INSERT INTO `tablename` (`row1`, `row2`, `row3`) VALUES (1, 'something', 'something with these[color=#FF0000]'[/color]', 'something more')
Or

Code: Select all

INSERT INTO `tablename` (`row1`, `row2`, `row3`) VALUES (1, 'something', 'something with these[color=#FF0000]/'[/color]', 'something more')
Loads more questions to come, but i think its best to tackle them one at a time.
Many thanks for any help.

Re: Do i insert / into database?

Posted: Sun Sep 27, 2009 4:29 pm
by merylvingien
No one? 8O

Re: Do i insert / into database?

Posted: Sun Sep 27, 2009 5:08 pm
by califdon
Just so you'll know, most of our users are turned off when somebody "bumps" their own post. If somebody is in a position to help you, they will do so without further comments, and sometimes they will deliberately skip your post if you have "bumped" it because it just clutters up the index, indeed it may look at first like somebody has already given you an answer. So for your own benefit, don't do it.

Now, to your question: yes, escape quote signs, but generally you will not do that by entering them manually, use either mysql_real_escape_string() or addslashes(). See http://www.w3schools.com/PHP/func_mysql ... string.asp

Re: Do i insert / into database?

Posted: Sun Sep 27, 2009 5:17 pm
by merylvingien
My humble appoligies, i wont do that again.

Many thanks for your answer, i am still a little confused as to why i wouldnt add the escape manually?
I am building the database from excel and using a notepad to upload the database when its complete.
If i dont escape the said characters in the notepad, then when i try and upload i just get an error. Thats why i was confused when a few people were saying that i shouldnt escape characters in the database.

I will read up the info in the link, once again many thanks.

Re: Do i insert / into database?

Posted: Sun Sep 27, 2009 6:15 pm
by califdon
For one thing, you will need to unescape them with stripslashes() whenever you use the data, unless your MySQL engine is set up for magic_quotes_gpc. Your process for loading data should not depend on a manual operation, wherever possible. You will miss some occurrences if you do it manually, and there will be no documentation of how the data was added. These are important matters in database work. So you're using Notepad to read the Excel file and editing the data? I hope you don't have very many rows of data! You might want to read about loading CSV files (which Excel can create) directly into a MySQL data base, then perhaps review and fix any anomalies that you find.
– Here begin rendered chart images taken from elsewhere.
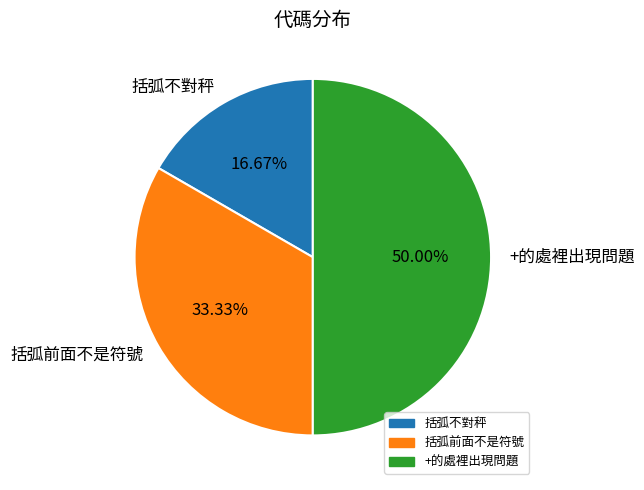

To the nearest percent, what is the average slice percentage?

33%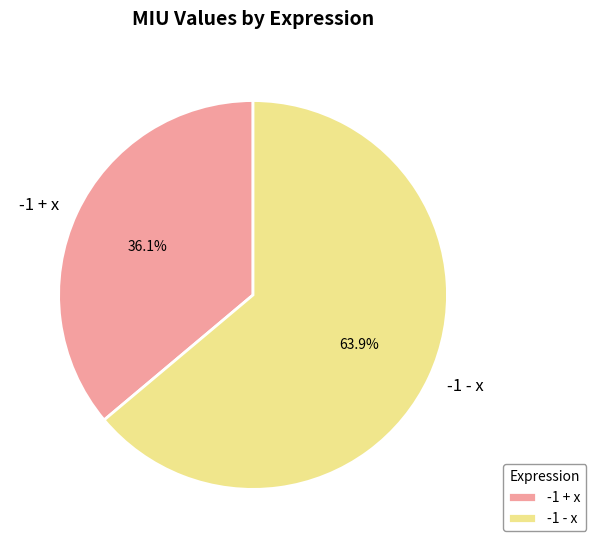

What percentage is NOT represented by -1 - x?

36.1%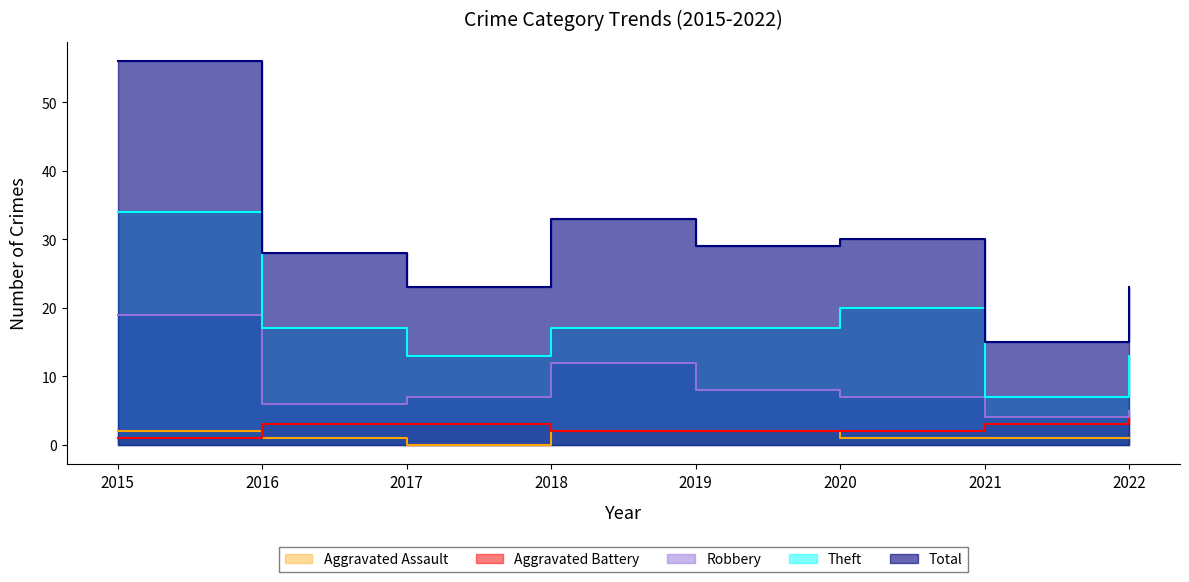

True or false: Robbery and Aggravated Assault intersect in this chart.

False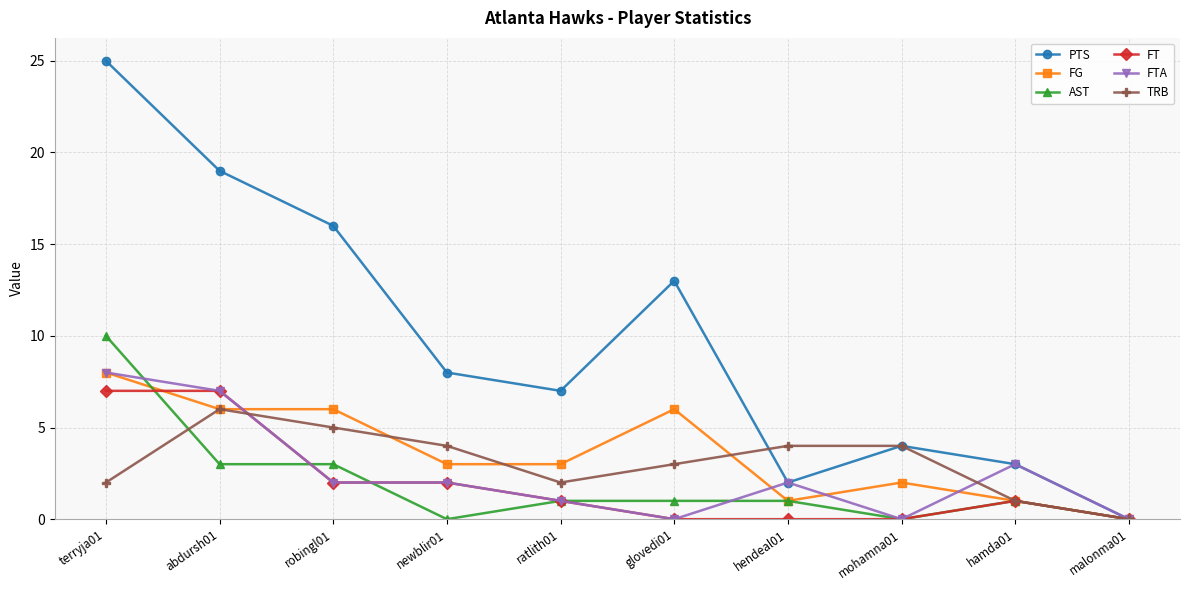

What is the sum of all PTS values?

97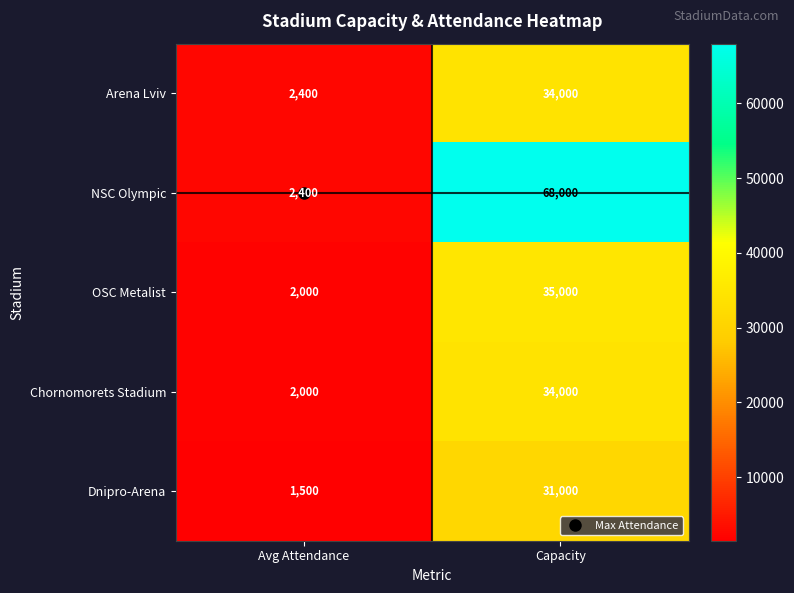

Which category has the lowest value in the Arena Lviv series?

Avg Attendance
It's a matter of how much data you have and how good (or bad) the data discipline is. If it's only a small number of rows, the manual approach is probably acceptable. I wouldn't want to do it with thousands or even hundreds of rows! Read the PHP manual about addslashes, stripslashes, mysql_real_escape_string and magic_quotes_gpc: http://us3.php.net/manual/en/function.addslashes.php. It is, admittedly, nonintuitive, but the purpose of all this is to allow certain characters to be encoded within stored strings that may be enclosed by those characters, themselves. If you try to send this SQL statement to MySQL, it will produce an error, because it sees the apostrophe in "O'Neil" as the end of the lastname field value, then some invalid characters:

Code: Select all

$sql = "SELECT * FROM myTable WHERE lastname='O'Neil'";
Most instructions discourage dependence on magic_quotes_gpc, because results may surprise you in some circumstances, particularly if you upgrade MySQL or try to use the script on a different server.